Another technique that can work in some cases is laziness:
class C {
lazy var type: A = {
A({ (num: Int) -> Void in self.num = num })}()
var num = 0
init() {}
}
Sometimes that works, sometimes it doesn't. In your case it might. When it does work, it's pretty nice because it makes the property truly immutable, rather than just publicly immutable, and of course because it doesn't require !.
Interesting.
It looks like the error goes away if you avoid referencing self inside the closure.

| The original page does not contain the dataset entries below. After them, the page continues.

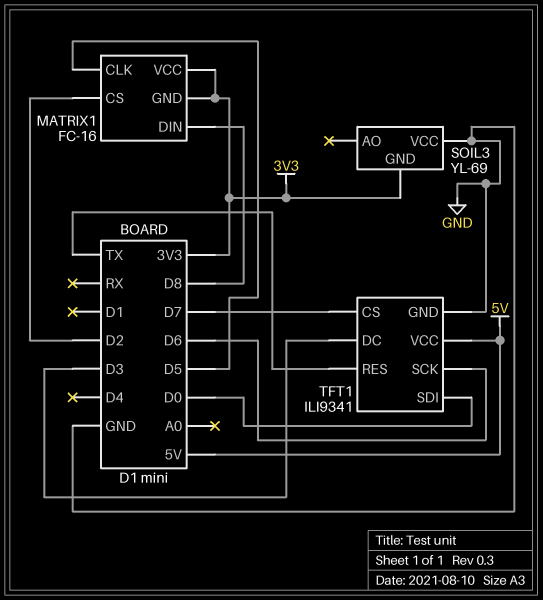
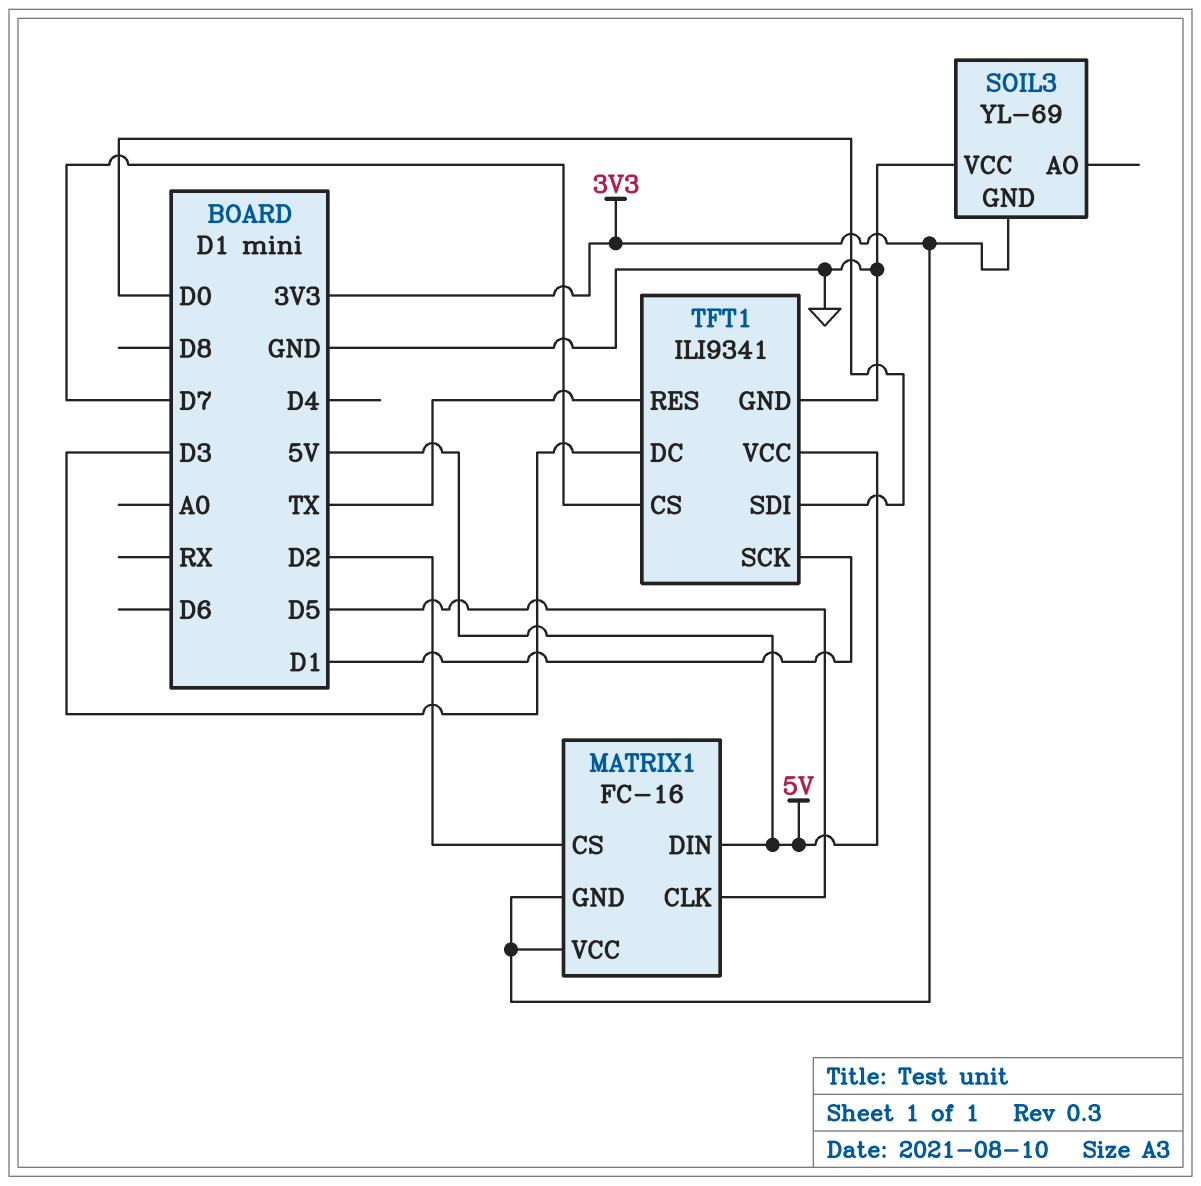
MATRIX1 pin DIN: D8 -> 5V
TFT1 pin SCK: D6 -> D1

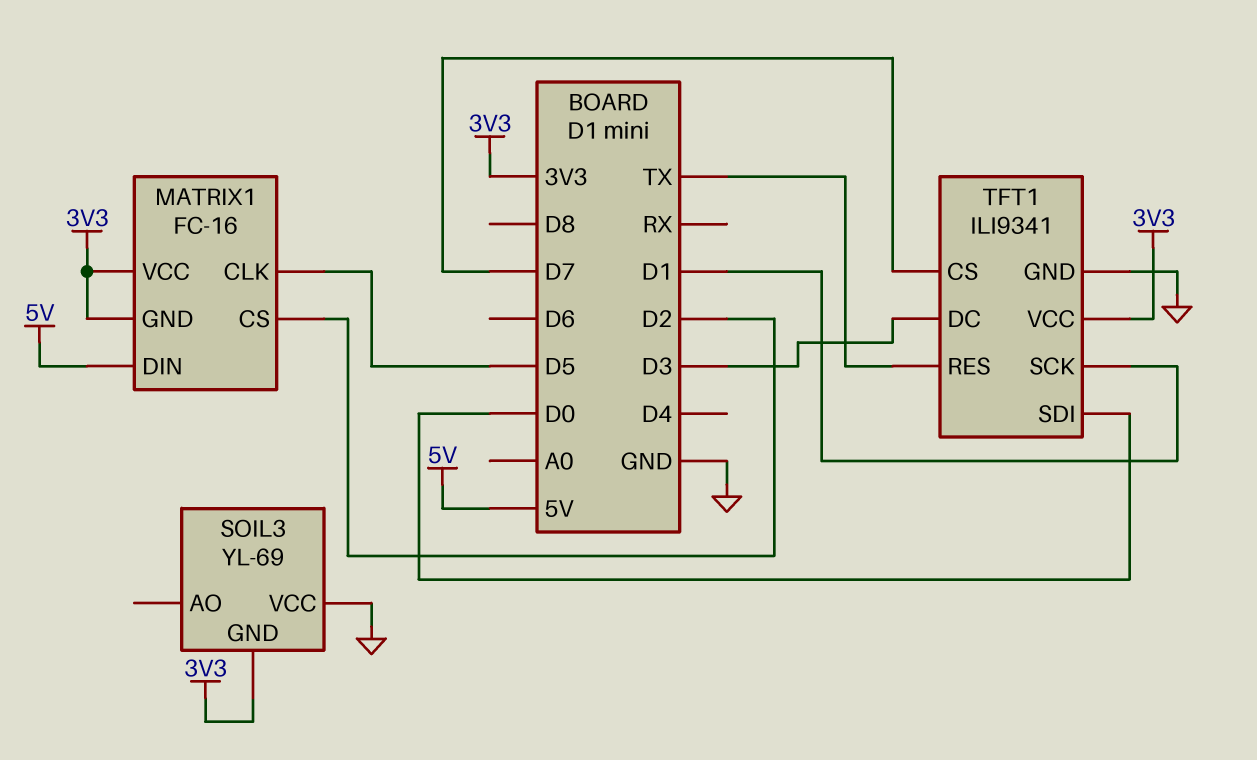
TFT1 pin VCC: 5V -> 3V3

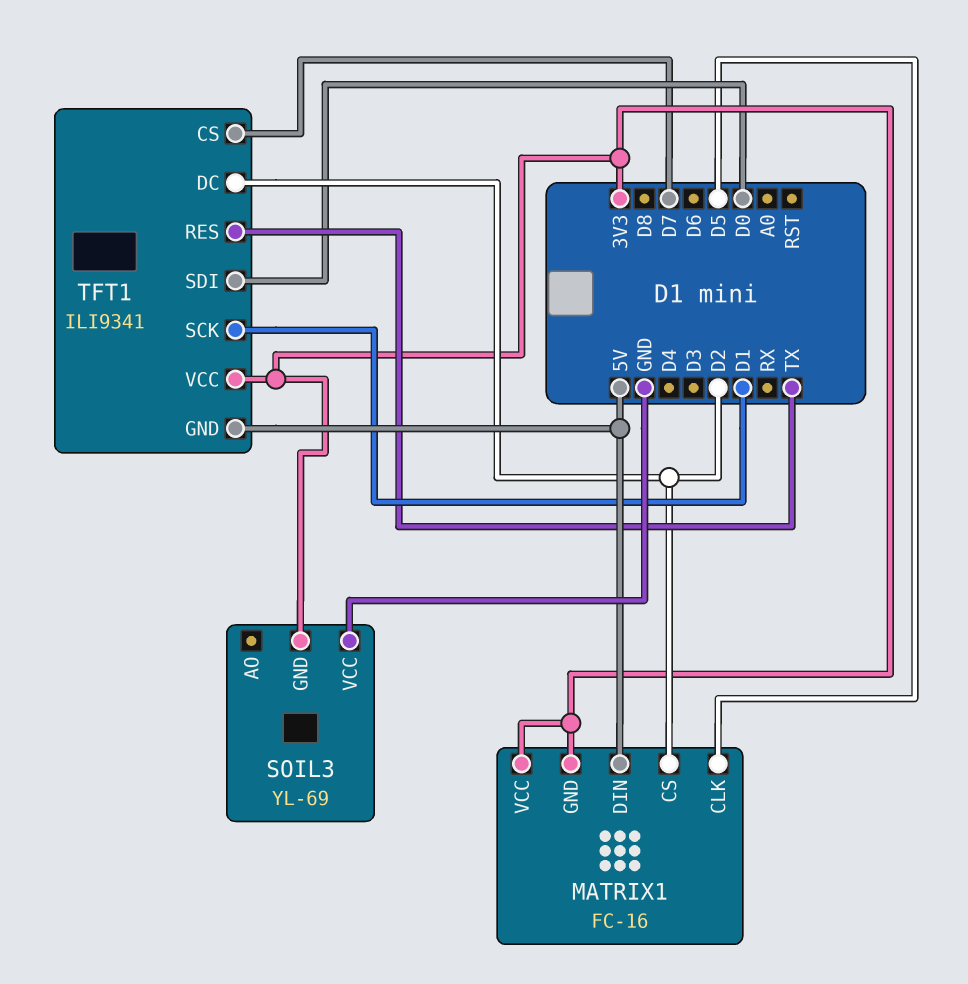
TFT1 pin DC: D3 -> D2
TFT1 pin GND: GND -> 5V

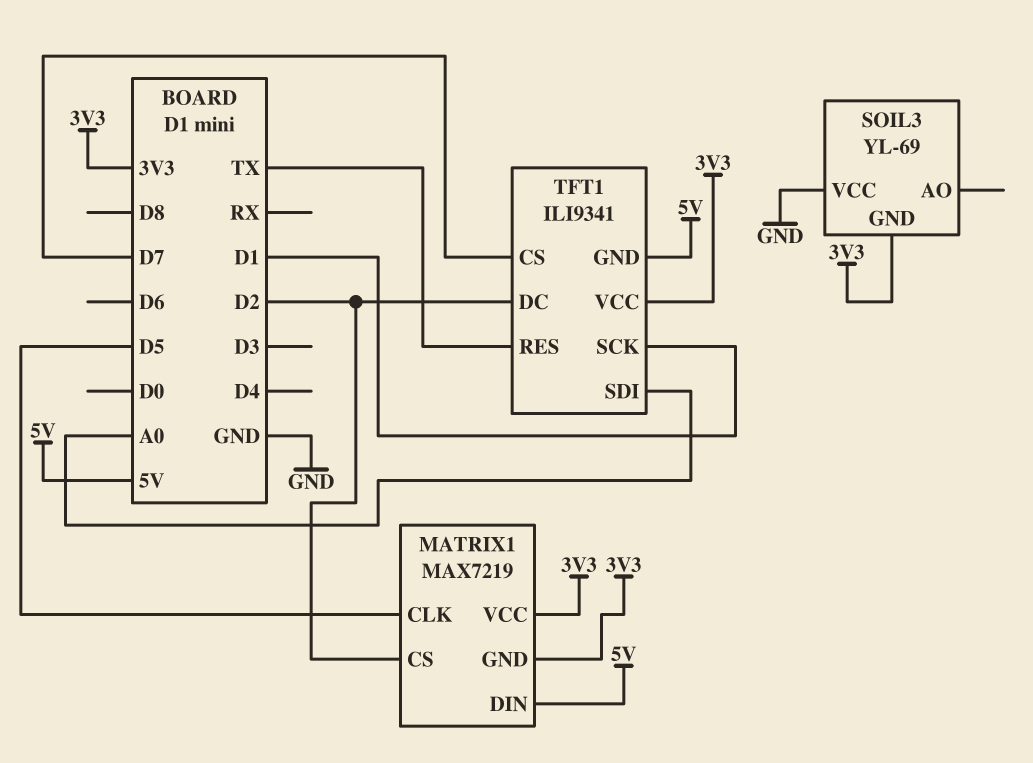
MATRIX1: FC-16 -> MAX7219
TFT1 pin SDI: D0 -> A0

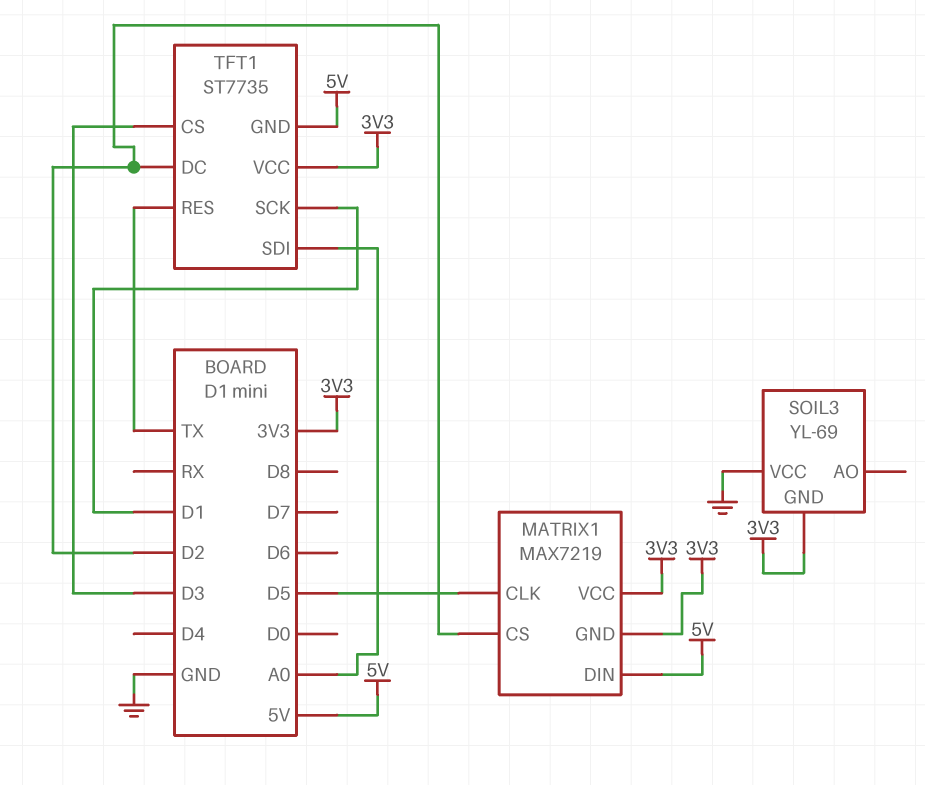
TFT1: ILI9341 -> ST7735
TFT1 pin CS: D7 -> D3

If the callback is synchronous you can change your code as follow:
class C {
let type: Type
var num = 0
init() {
var numTemp = 0 // create a temporary local var
let initialType = Type({ (num: Int) -> () in
numTemp = num // avoid self in the closure
});
self.type = initialType
self.num = numTemp
}
}
Important: this will NOT work if the closure is async.
Tested with Xcode (Playground) 6.4 + Swift 1.2
Hope this helps.
As appzYourLife said, a temporary variable for num will suffice:
class Type{
var y: (Int)->Void
init(y2:((Int)->Void)){
self.y = y2
}
}
class C {
let type: Type
var num: Int = 0
init() {
var num2 = 0
self.type = Type(y2: { (num3: Int) -> () in
num2 = num3
});
self.num = num2
}
}
However, you do not need a temporary variable for type, this error message is misleading.